**Excerpt to read**

When we first started dating he used to do little stuff like send me flowers and he used to say I love you a billion times a day (even in his sleep!) and he used to cuddle me while we slept and it would stay like that all night. Now it seems like he isn't doing much of the "little things" that made me love him even more. He doesn't say he loves me as much anymore (not at all in his sleep), he doesn't stay cuddled with me while we sleep, and he never gives me flowers anymore.

I don't know if this is just a feeling that will pass or if something is really wrong?

2007-06-18 05:16:50 · 14 answers · asked by Dollykins 2 in Family & Relationships Other - Family & Relationships

We have talked about it, he knows how I feel, he goes back to doing the little things for a bit and then stops again.

2007-06-18 05:21:38 · update #1

Thank you all for your answers, I really appreciated them and it was nice to get some advice about this. I've been in some pretty horrible relationships and this is the best relationship I've ever been in, so I think I'm maybe just a little scared when things seem to settle down and "get comfortable" in this relationship. I see now that it's just how things go and it doesn't mean he loves me any less and that we're great.

**Information**
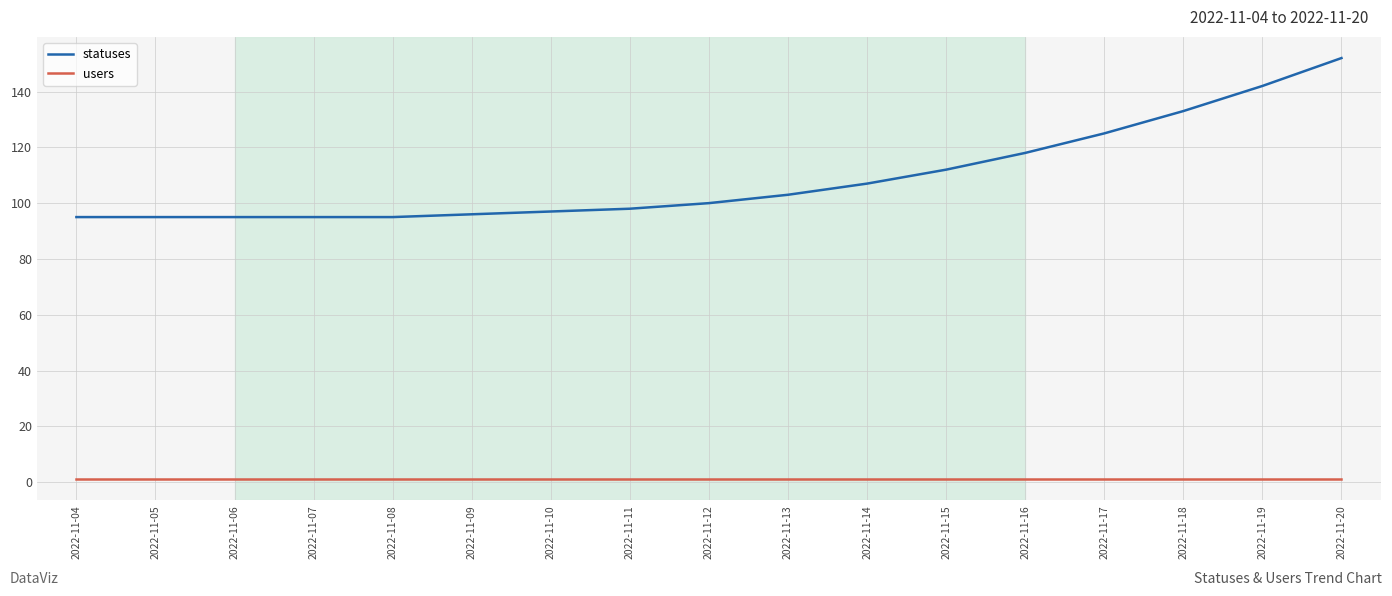

Rank the series at 2022-11-16 from highest to lowest value.

statuses, users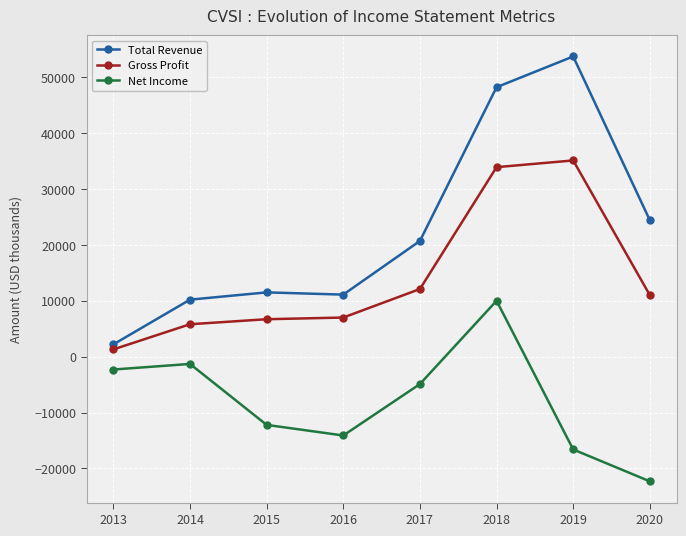

What are all the series names shown in the legend?

Total Revenue, Gross Profit, Net Income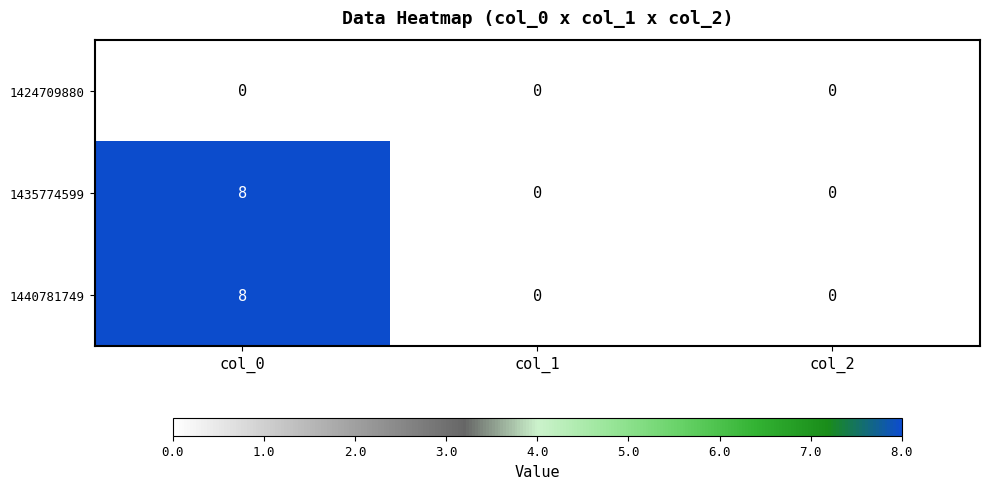

What value does the 1440781749 series have at col_0?

8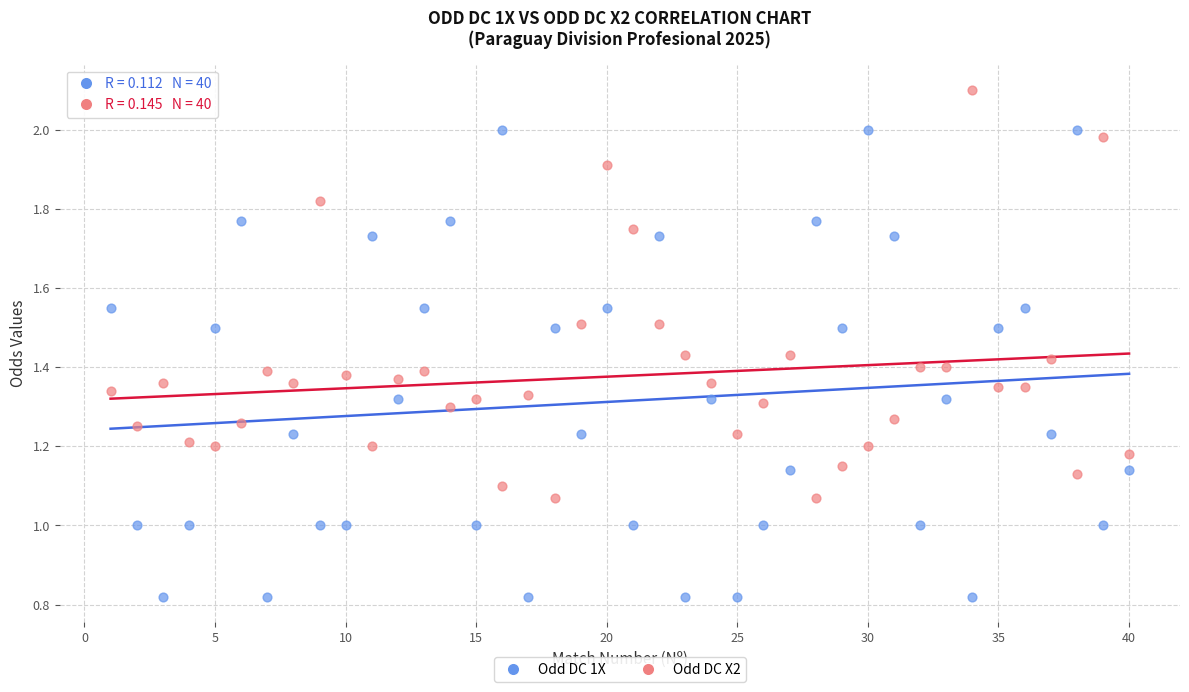

What is the X range (max minus min) for the scatter plot?

39.0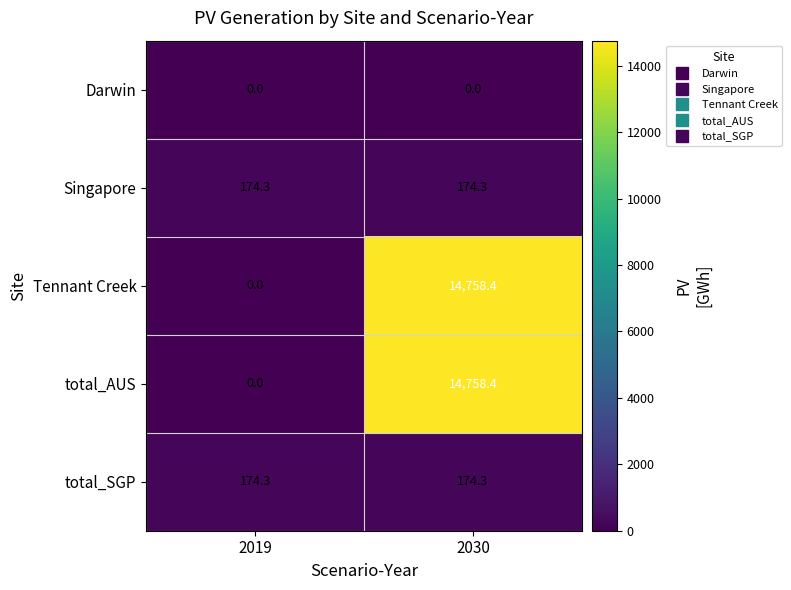

The value of Darwin at 2030 is 0.0. True or false?

True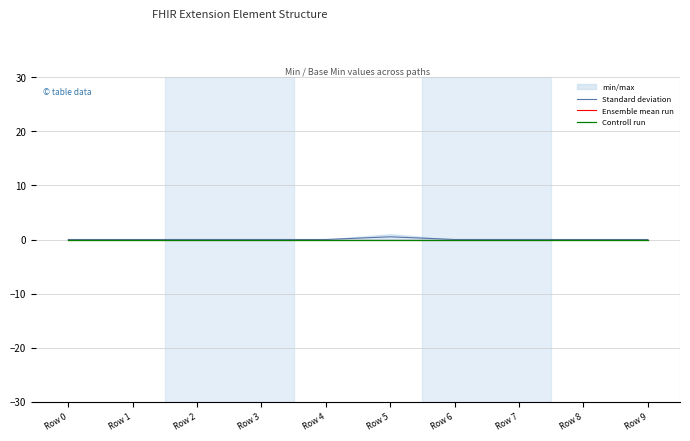

The Standard deviation series shows -0.2 at Row 9. True or false?

False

**Work task**
Write the next part of the post about a partner who has stopped doing the little things, beginning right after its final sentence.

**Result of the exercise**
2007-06-18 05:37:05 · update #2

14 answers

Be happy.... He isnt falling out of love. You descripe the stay of falling in love... Now, it seems he has moved on to the stage of actual, true and never ending love where he knows hes got ya for sure (After all, men hunt their loves - or want to think they did lol) You re the prize and he knows you all his now. This is only a healthy part of love you two are going trough. And it is reason for happiness...He definitly feels at home with you! and congrats to having caughts such an awesome fiancee!

2007-06-18 05:22:47 · answer #1 · answered by Anonymous · 0 0

The only thing you can really do is ask him how he feels about you. He knows how you feel but how does HE feel.

With most people, when they are doing the 'little things' it's to make you fall for them. Once you've fallen, they seem a little more insignifacant than before. He may very well be even more in love with you now than ever before... but you'll never know unless you flat out ask him how he feels.

The best thing to do is just to tell him that you love him and you want to know if he really loves you. That's really all you can do.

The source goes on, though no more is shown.